July Monthly Excerpts

From:  Love Expressing
Steve Short
July 6, 2010

Love is about relationship. I believe for love to be real it has to be exercised in relationship. I have a hard time imagining that God, however you imagine God in this infinite universe, is lonely. However, I believe there is a great deal of loneliness experienced within the body of mankind, a body that was created for God’s expression, a means for God to be in expression on this planet. To the degree that loneliness has existed within the body of mankind, I believe we have it within our power to do something about it.

There may be things that we need to overcome internally and culturally to truly love one another—to let a current of love flow between us. For love to flow it has to be more than a feeling. It needs to go to another level, the level of actually expressing love. It has to be expressed to be known by us and others—not just felt. We are designed to be the vehicle for that. It does have to get real. So let’s get real about the expression of love. Let’s get real about what is flowing between us.

I have to ask the question: Do you really want to make this real? If the answer to the question is yes, it requires commitment. It requires the willingness to overcome the obstacles in my own inner landscape, my own inner dynamic, and the cultural limitations that I may bump up against. I believe that commitment is essential: I see you, I appreciate you, I know what you love, I love what you love. Therefore I am going to stand in this with you, no matter what comes. I am not going to give up on you, and I ask that you not give up on me.


From:  True Unity in the One
Phil Richardson
July 12, 2010

Sport is very powerful unifying force, and it can also be a powerful dividing force when teams and their supporters are in competition. In the political arena people are drawn together in shared agreement about policies relative to governance of an area or country, but politics can also be divisive and can lead to major conflict in a country when there are strong political differences. And so too with religion—shared beliefs can bring people closer together but create rifts between people of differing beliefs. War itself has been a unifying factor in the world over millennia but, at the same time, divisive and very destructive.

Maybe these various experiences of unity do give us a small taste of what might be possible as an ongoing experience if we were to base our oneness in something that was constant, something that was trustworthy. But the divisive forces in the world have been very strong, and right at the centre of those divisive forces are the solid structures in consciousness—the concepts and beliefs and prejudices that set people or groups of people aside from each other.

True freedom and oneness are only to be found through the unifying power of love, not by finding agreement in shared concepts and beliefs. True freedom and oneness are not found in the soccer stadium or in the churches and synagogues and temples and mosques, without the unifying power of love being present in consciousness. When that spirit of oneness is accepted into experience and expression, true freedom and oneness can be found everywhere—no division, no individuals, just unique expressions of the One.


From:  Wildness
Jane Anetrini
July 19, 2010

Having drummers holding a steady beat that you are playing around, on top of, inside of—it is ecstasy! Have you ever had the experience of being wild in your own expression because something else was being held and you felt safe, and you knew that the wildness was going to serve all? We need to find a way to welcome the wildness of everybody by holding and caring for the container in which the wildness can come. Then people can say, “Hey, that’s me! I did that! We did it together, and I played my part.”

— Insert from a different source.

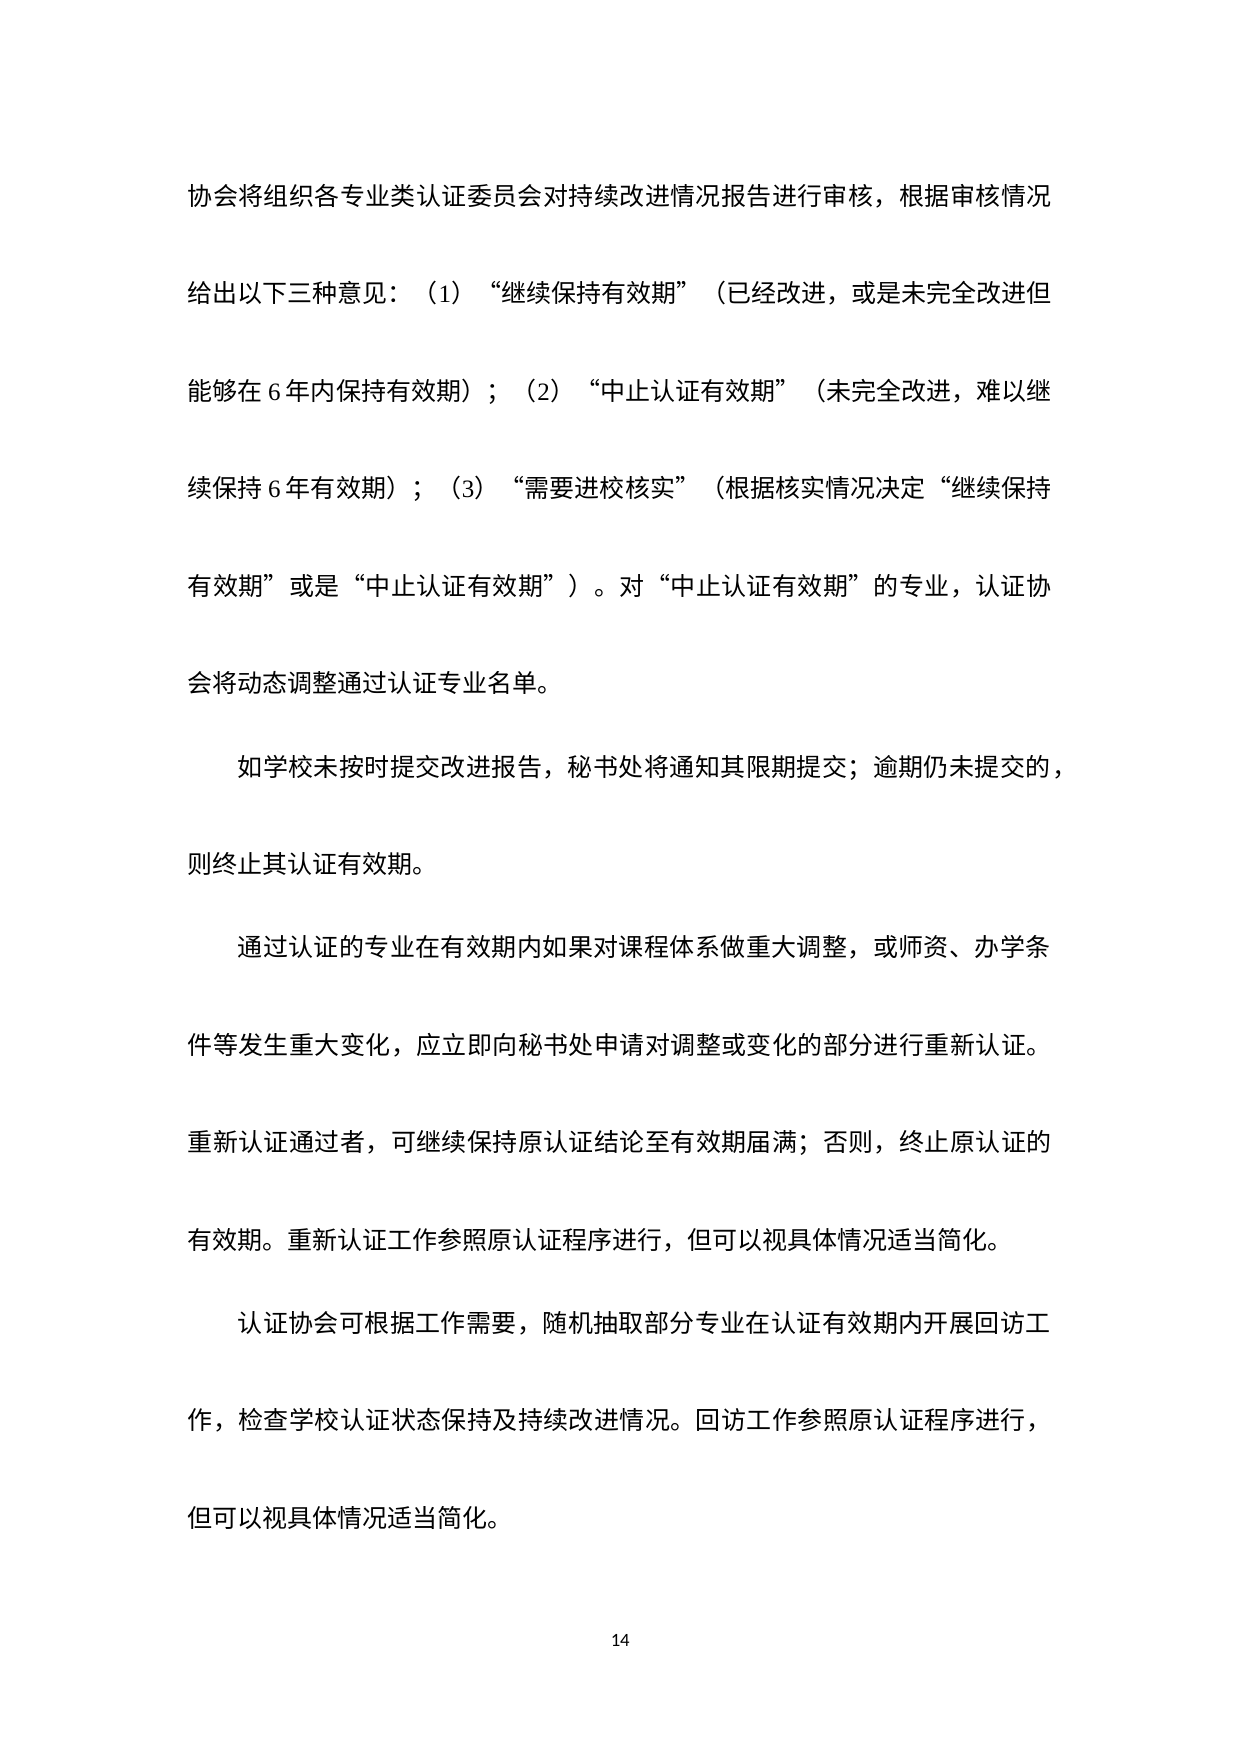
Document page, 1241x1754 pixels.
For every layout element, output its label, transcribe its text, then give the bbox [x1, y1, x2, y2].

text 如学校未按时提交改进报告，秘书处将通知其限期提交；逾期仍未提交的，则终止其认证有效期。 [187, 733, 1053, 895]
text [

You have to be both disciplined and free to have that experience. Our cultural background or our family background may hold us back in either of those areas. And it is possible that there are ways in which you see yourself that need to be “wilded up.” There may be ways you approach your life that need to be freed up, knowing that a staid approach to life may have served you in the past, but that’s not necessarily true in this context. It may not be true for you now.

Our service to the world is to think new thoughts about how we can be creative and bring the highest and finest we have to life on earth, and then do it. That’s your heartbeat, your life beat, the highest and finest that can manifest through you when you say yes, I will. I will bring my wildness, my newness, because I love to be part of the dance.


From:  Through the Storm
David Karchere
July 26, 2010

How much joy and fulfillment can you stand to have in your life? How about raising our capacity to endure joy, to endure life and fulfillment? I’m not talking about a sugar-sweet happy experience. I’m talking about real joy, real life, real fulfillment. Can we tolerate that?

All too many people have the belief that they have to trudge through life the way they have been. Maybe we could take the lid off and, in a very real way, experience something different, experience something more, share more with our friends, and blow by some of those ceilings that have been operative in our life. We prove to ourselves that it is possible when we do it. We don’t have to go looking for a storm; but if one arises, perhaps it is an opportunity for our victory.

The larger part of who we are knows that there are limitations that are unnatural to us as a human being. The larger part of us knows that we can take the actions in our life now that preserve life, that bring the deepest joy and fulfillment. We can face the storms that may arise and meet them with courage and victory.